Two months later in February 1945, the Americans were removed from this camp and sent back to Takao where they were loaded aboard another hellship and sent on to Japan to continue their work as slaves of the Japanese.

Old wartime photo of the school at Yuanlin, which became the Inrin Temporary POW Camp . This camp housed about 500 American POWs for two months from November 1944 to January 1945.

On our trip to Central Taiwan in the autumn of 2000 in search of the Shirakawa and Toroko Camps, we tried to find the location of these two camps at Yuanlin, but ran out of time. We had some idea as to their possible location, but a lot more research was required.
In early August after many more months of research, a breakthrough was finally achieved in the search for the two Inrin POW camps. We received information that led us to an 89 year-old resident of the town of Yuanlin who had lived near the schools and knew about the camps and the POWs and their time there.

On August 29 Tina and Michael travelled to the town of Yuanlin and met with Mr. Lin. They had a delightful time talking to this gentleman who knew so much of the local history. He told them many stories about the POWs and their experiences as he saw them, and was most helpful in documenting some of the facts that we had been given by two of the surviving POWs that we have found from this camp.

After a visit in Mr. Lin’s home they went together to see the locations of the two former POW camps. They first visited the site of the main Inrin Camp where Mr. Lin showed them the area of the school that was formerly taken up by the camp. Following this they visited the other school which housed the American POWs.

There is nothing left now from those earlier times, although Mr. Lin did say that the two-storey building that had housed the POWs at the main camp had only been torn down about two years ago. Today, modern three-storey school buildings stand on the sites erasing all traces of those former days.

Although the buildings are gone now, the memories of the the men who spent time in these two camps can never be erased. By rediscovering the locations of these two camps once again after all these years, we can also help to keep these memories alive, so that what those men suffered there will never be forgotten!

* JOB A *
Can you output the rows starting at the first line of the rows and ending at the line that contains "7: (292, 274)" as a JSON list of strings, one string per line? Leave out blank lines and the pictures.

* RECORDS PROVIDED *

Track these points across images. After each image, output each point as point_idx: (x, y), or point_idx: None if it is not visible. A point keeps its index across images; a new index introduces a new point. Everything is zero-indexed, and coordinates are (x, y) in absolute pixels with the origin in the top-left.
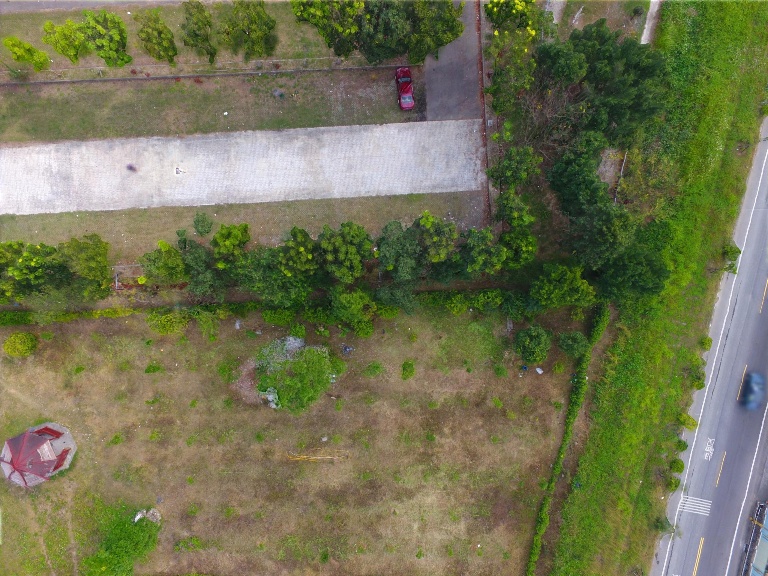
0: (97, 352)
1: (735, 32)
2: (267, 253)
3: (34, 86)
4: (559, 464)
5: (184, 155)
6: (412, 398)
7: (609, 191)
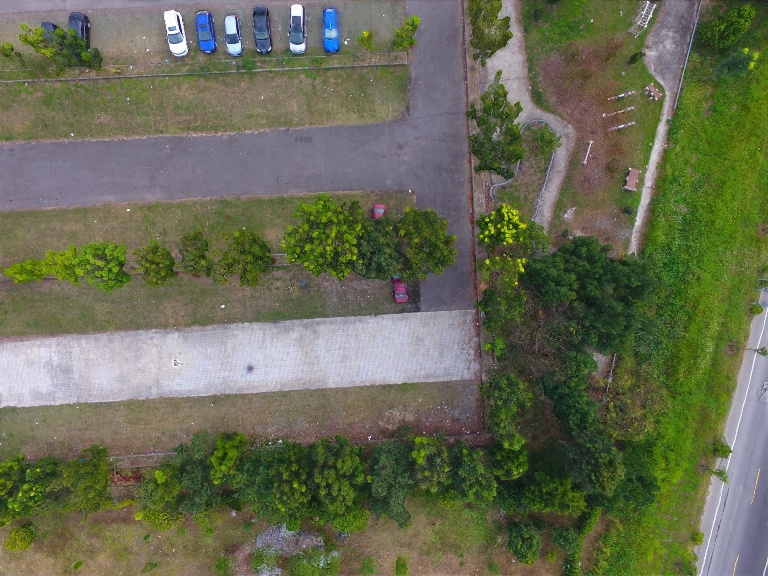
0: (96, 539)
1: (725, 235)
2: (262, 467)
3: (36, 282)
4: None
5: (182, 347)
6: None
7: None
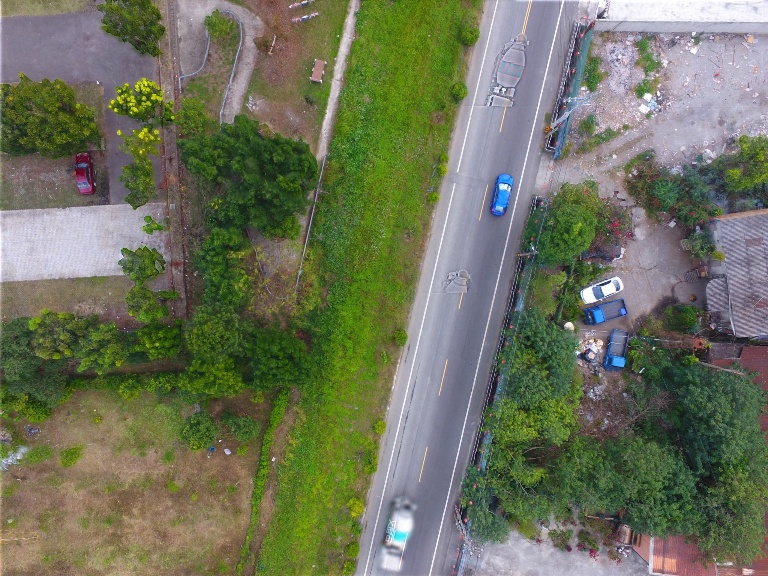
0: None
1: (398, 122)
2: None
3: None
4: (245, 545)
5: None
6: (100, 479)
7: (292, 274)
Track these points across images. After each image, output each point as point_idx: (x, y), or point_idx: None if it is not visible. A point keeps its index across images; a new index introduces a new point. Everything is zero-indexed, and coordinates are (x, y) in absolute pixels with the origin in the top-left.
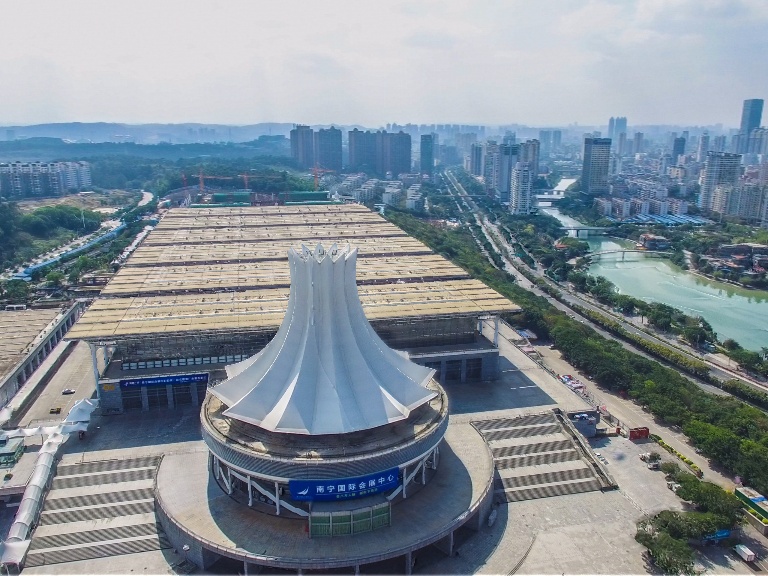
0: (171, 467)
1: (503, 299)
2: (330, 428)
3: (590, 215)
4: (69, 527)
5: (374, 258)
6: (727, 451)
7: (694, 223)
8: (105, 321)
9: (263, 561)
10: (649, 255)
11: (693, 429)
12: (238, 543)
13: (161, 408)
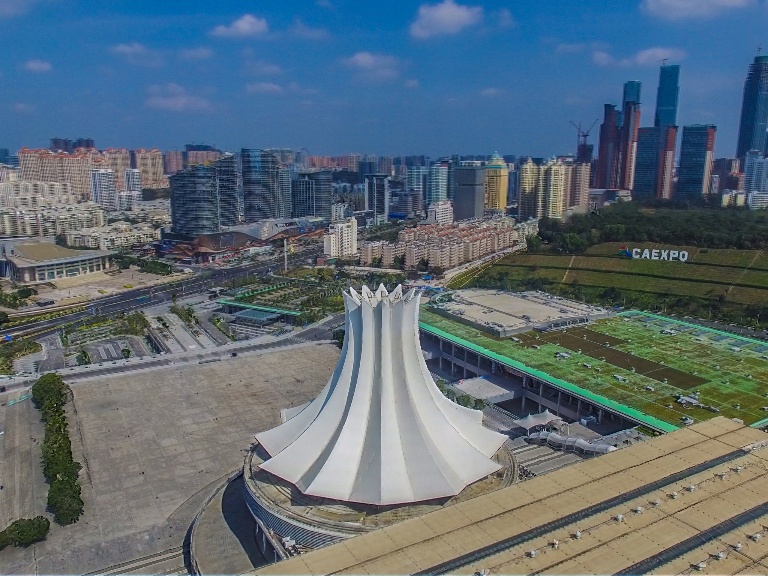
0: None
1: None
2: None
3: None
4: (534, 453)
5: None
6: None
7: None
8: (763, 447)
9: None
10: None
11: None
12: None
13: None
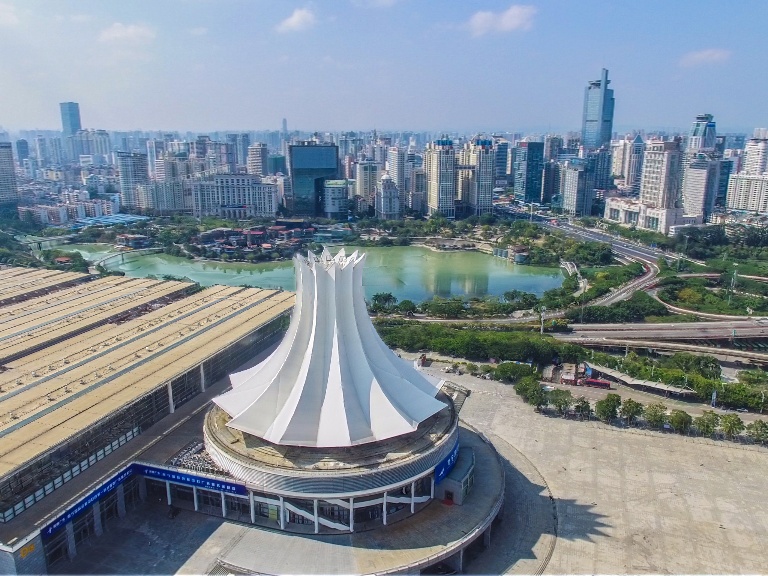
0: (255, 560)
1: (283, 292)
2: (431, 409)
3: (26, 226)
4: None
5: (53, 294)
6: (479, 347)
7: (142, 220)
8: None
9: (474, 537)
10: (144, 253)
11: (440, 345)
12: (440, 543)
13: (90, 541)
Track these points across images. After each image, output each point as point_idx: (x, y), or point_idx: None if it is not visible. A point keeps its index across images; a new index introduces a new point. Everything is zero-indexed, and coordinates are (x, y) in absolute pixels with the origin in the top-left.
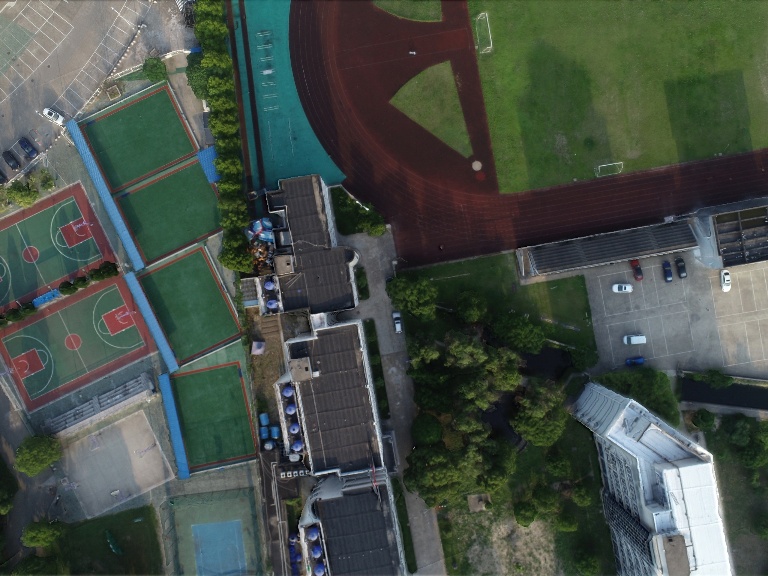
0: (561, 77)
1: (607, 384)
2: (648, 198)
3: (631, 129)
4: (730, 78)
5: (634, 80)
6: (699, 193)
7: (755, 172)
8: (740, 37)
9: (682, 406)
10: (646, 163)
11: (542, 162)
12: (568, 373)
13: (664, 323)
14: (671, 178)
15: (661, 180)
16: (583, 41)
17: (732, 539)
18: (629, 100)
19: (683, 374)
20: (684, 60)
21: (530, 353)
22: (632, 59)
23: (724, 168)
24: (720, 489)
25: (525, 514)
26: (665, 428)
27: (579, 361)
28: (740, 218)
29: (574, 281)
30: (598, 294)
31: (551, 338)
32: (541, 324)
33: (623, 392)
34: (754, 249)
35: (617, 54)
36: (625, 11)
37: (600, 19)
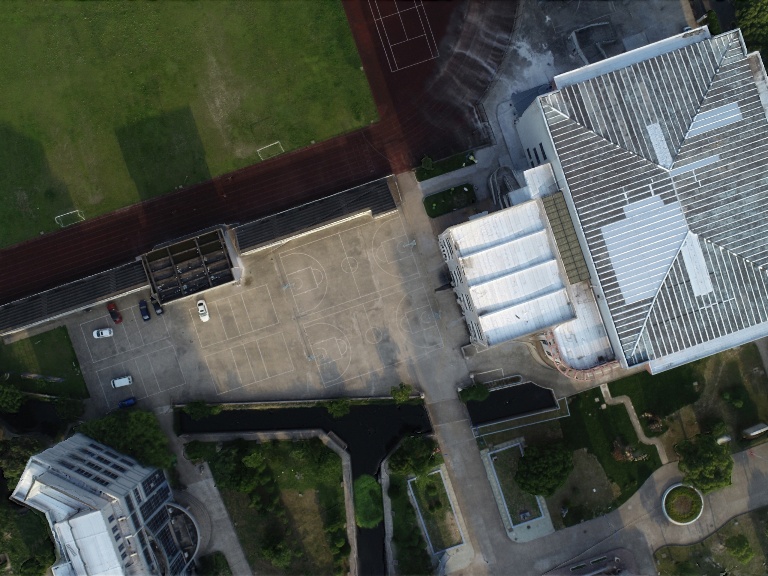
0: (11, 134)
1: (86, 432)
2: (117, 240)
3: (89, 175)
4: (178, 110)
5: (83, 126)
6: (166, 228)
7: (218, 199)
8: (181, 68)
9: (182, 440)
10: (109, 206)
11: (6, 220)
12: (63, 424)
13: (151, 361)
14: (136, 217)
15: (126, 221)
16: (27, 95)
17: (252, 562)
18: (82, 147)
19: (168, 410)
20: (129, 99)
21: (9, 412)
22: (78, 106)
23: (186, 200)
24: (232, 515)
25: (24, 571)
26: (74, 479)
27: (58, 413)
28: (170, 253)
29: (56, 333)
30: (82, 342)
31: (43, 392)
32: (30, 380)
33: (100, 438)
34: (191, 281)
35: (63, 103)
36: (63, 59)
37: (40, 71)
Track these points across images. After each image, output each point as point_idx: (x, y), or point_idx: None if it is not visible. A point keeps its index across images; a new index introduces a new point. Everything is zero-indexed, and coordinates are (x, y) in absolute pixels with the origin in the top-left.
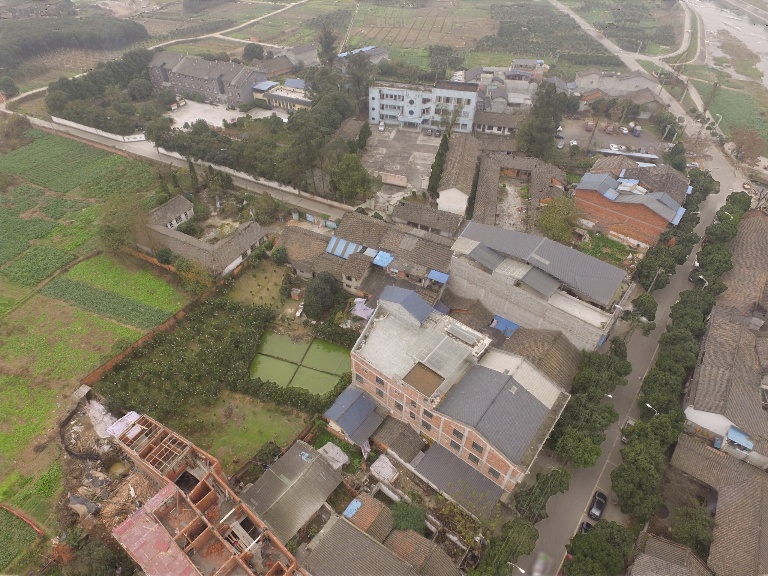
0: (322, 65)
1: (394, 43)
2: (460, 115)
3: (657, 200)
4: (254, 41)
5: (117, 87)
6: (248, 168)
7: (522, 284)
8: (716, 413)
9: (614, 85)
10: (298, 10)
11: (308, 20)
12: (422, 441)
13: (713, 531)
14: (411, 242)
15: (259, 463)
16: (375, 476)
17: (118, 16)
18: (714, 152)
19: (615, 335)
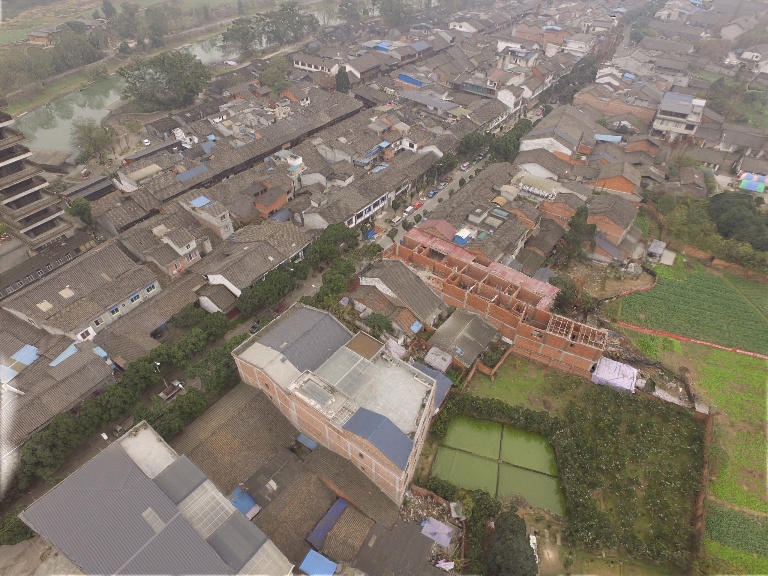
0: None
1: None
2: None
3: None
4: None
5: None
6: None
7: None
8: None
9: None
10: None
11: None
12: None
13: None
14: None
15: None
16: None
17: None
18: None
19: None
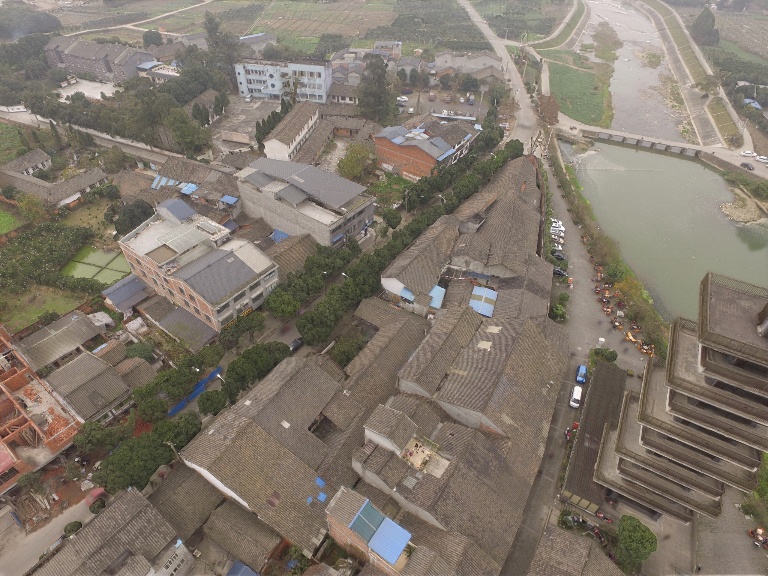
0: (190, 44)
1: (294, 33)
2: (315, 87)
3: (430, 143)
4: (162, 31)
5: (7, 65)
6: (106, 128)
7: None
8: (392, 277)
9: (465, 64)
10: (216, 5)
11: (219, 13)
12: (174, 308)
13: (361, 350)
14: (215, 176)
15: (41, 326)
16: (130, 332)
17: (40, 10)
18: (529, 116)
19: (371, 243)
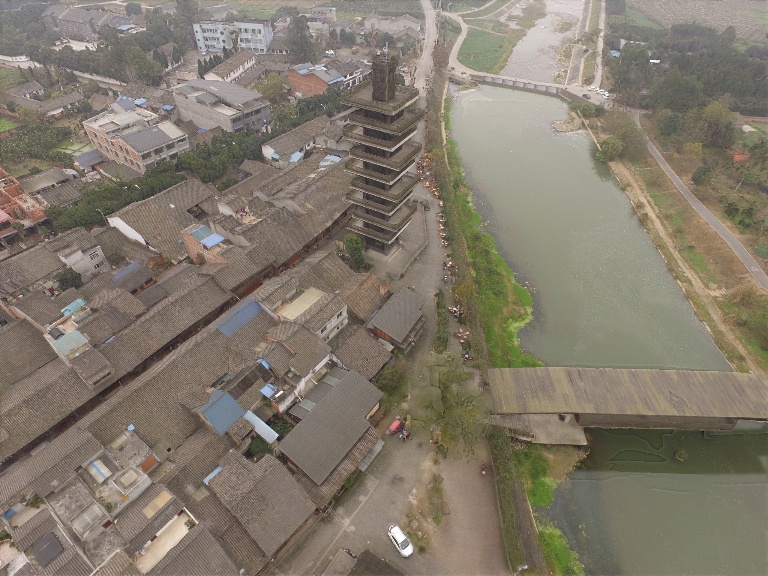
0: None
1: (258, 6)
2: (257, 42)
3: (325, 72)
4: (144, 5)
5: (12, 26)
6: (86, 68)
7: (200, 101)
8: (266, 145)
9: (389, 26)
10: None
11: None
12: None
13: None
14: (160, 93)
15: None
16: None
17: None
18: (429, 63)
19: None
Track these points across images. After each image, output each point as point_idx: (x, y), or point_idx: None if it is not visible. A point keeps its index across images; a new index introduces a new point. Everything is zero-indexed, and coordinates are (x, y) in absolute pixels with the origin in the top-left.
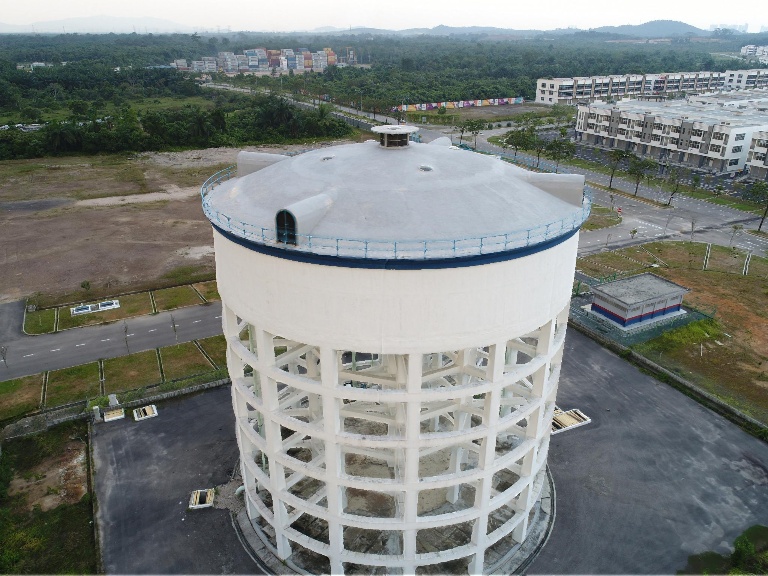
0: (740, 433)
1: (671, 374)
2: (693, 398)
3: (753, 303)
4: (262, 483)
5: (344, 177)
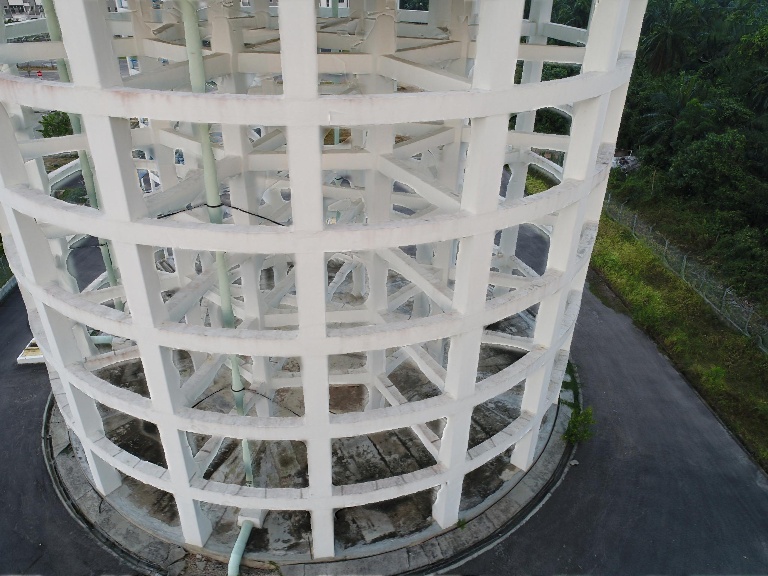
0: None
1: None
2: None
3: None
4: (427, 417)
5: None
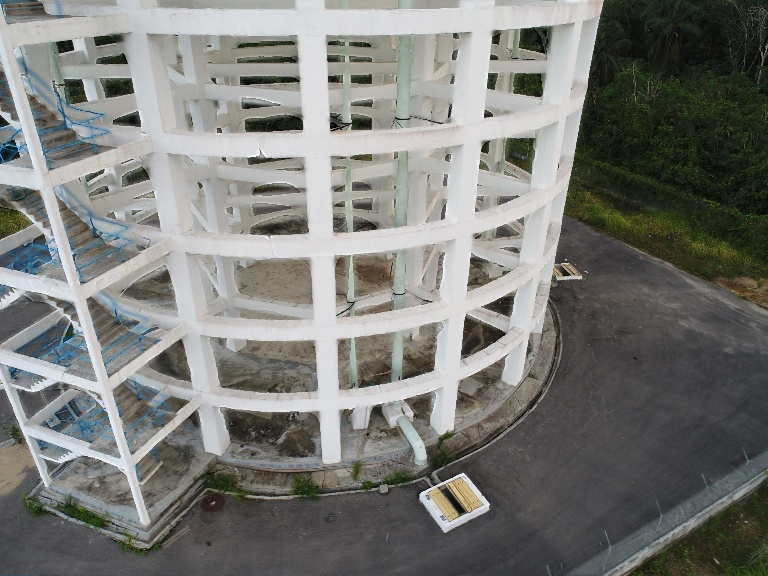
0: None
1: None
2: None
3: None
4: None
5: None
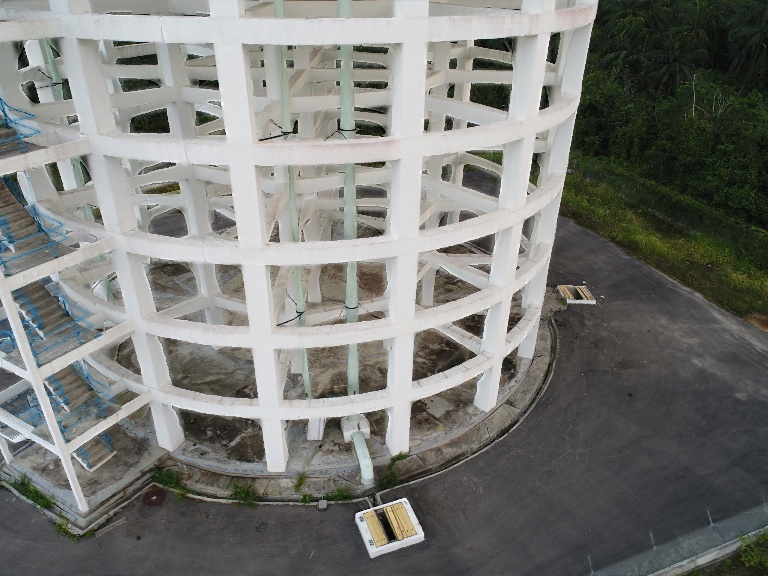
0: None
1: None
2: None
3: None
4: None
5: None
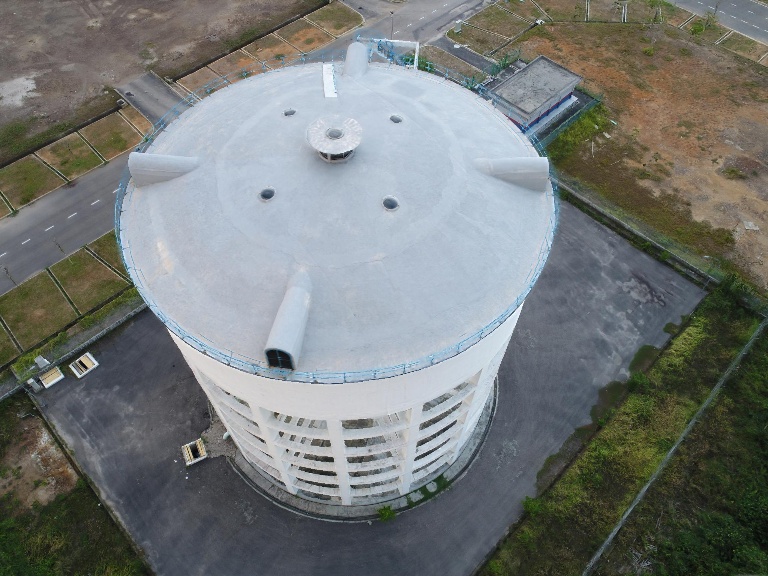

* JOB B *
In the passage on the Inrin POW camps, can you rewrite the part starting at "Old wartime photo" and ending at "research was required.", with "Yuanlin" replaced by "Yuanlin Township"?

* FULL RESPONSE A *
[
  "Track these points across images. After each image, output each point as point_idx: (x, y), or point_idx: None if it is not visible. A point keeps its index across images; a new index introduces a new point. Everything is zero-indexed, and coordinates are (x, y) in absolute pixels with the origin in the top-left.",
  "0: (97, 352)",
  "1: (735, 32)",
  "2: (267, 253)",
  "3: (34, 86)",
  "4: (559, 464)",
  "5: (184, 155)",
  "6: (412, 398)",
  "7: (609, 191)",
  "0: (96, 539)",
  "1: (725, 235)",
  "2: (262, 467)",
  "3: (36, 282)",
  "4: None",
  "5: (182, 347)",
  "6: None",
  "7: None",
  "0: None",
  "1: (398, 122)",
  "2: None",
  "3: None",
  "4: (245, 545)",
  "5: None",
  "6: (100, 479)",
  "7: (292, 274)"
]

* FULL RESPONSE B *
Old wartime photo of the school at Yuanlin Township, which became the Inrin Temporary POW Camp . This camp housed about 500 American POWs for two months from November 1944 to January 1945.

On our trip to Central Taiwan in the autumn of 2000 in search of the Shirakawa and Toroko Camps, we tried to find the location of these two camps at Yuanlin Township, but ran out of time. We had some idea as to their possible location, but a lot more research was required.